Doch es tut sich etwas, das zeigt ein Zahlenbeispiel der IHK München und Oberbayern zu einem typischen „Männerberuf“: Gab es in ganz Bayern im Jahr 2014 unter den 273 Auszubildenden zu Brauern und Brauerinnen sowie Mälzern und Mälzerinnen nur 24 Frauen, war der Anteil im Jahr 2024 deutlich höher: Unter den insgesamt 306 Auszubildenden waren 66 Frauen, wie IHK-Pressereferent Florian Reil mitteilt.

Beim bundesweiten Girls’ Day können Mädchen in (noch) typisch männliche Berufe hineinschnuppern, so wie diese Schülerinnen im  Autostore-Bereich der Firma Ludwig Meister, einem  Handels- und Dienstleistungsunternehmen  für Antriebstechnik in Dachau.
Beim bundesweiten Girls’ Day können Mädchen in (noch) typisch männliche Berufe hineinschnuppern, so wie diese Schülerinnen im  Autostore-Bereich der Firma Ludwig Meister, einem Handels- und Dienstleistungsunternehmen für Antriebstechnik in Dachau. (Foto: Toni Heigl)
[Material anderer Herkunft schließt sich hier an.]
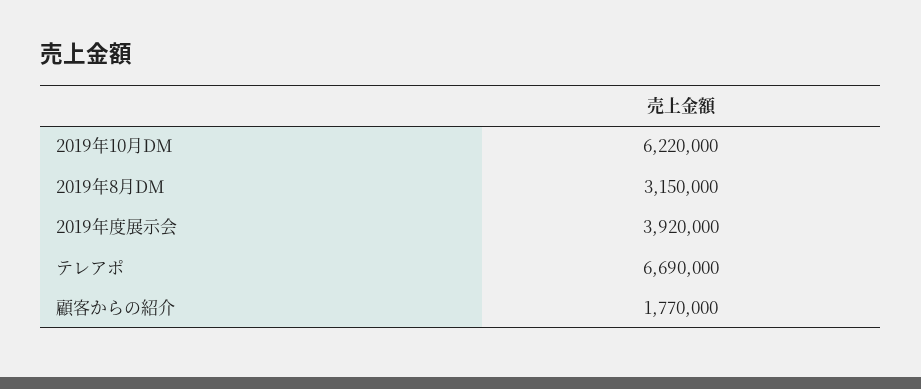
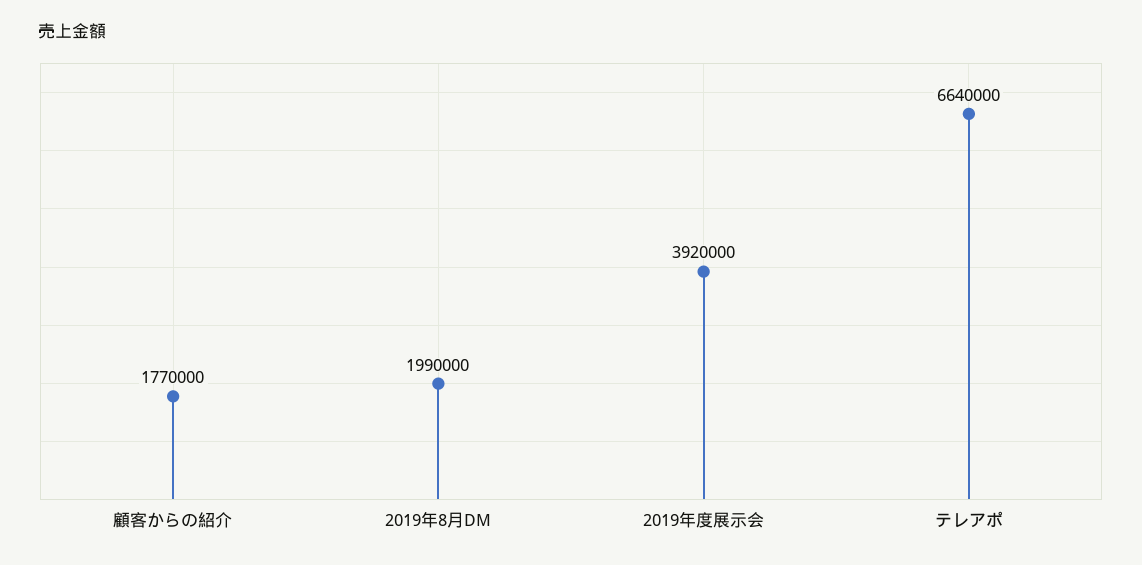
2019年10月DM: 6220000 -> none
2019年8月DM: 3150000 -> 1990000
テレアポ: 6690000 -> 6640000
Die IHK unterstütze Aktionen und Initiativen, die Frauen in der Wirtschaft – in allen Bereichen – sichtbarer machen, betont Reil. Auch er nennt als Beispiel die bundesweiten Girls’ Days. „Darüber hinaus fördern und stärken wir Unternehmerinnen und machen uns dafür stark, dass mehr Frauen den Schritt in die Selbstständigkeit wagen“, schreibt Reil. Viele erfolgreiche Unternehmerinnen hätten ihre Karriere auch mit einer Berufsausbildung begonnen.

Einen weiteren Aspekt betont Christine Schöps: „Es braucht auf jeden Fall Vorbilder.“ Was das betrifft, ist Marie-Theresa Schwarz genau die Richtige. Ihre Ausbildung hat sie mit Note 1,4 abgeschlossen – und damit als Beste aller Maschinen- und Anlagenführer und -führerinnen in ganz Oberbayern. Was kommt jetzt? Auch hier antwortet Marie-Theresa Schwarz ohne Zögern: Sie setzt noch ein Jahr drauf und wird dann die Prüfung zur Industriemechanikerin ablegen.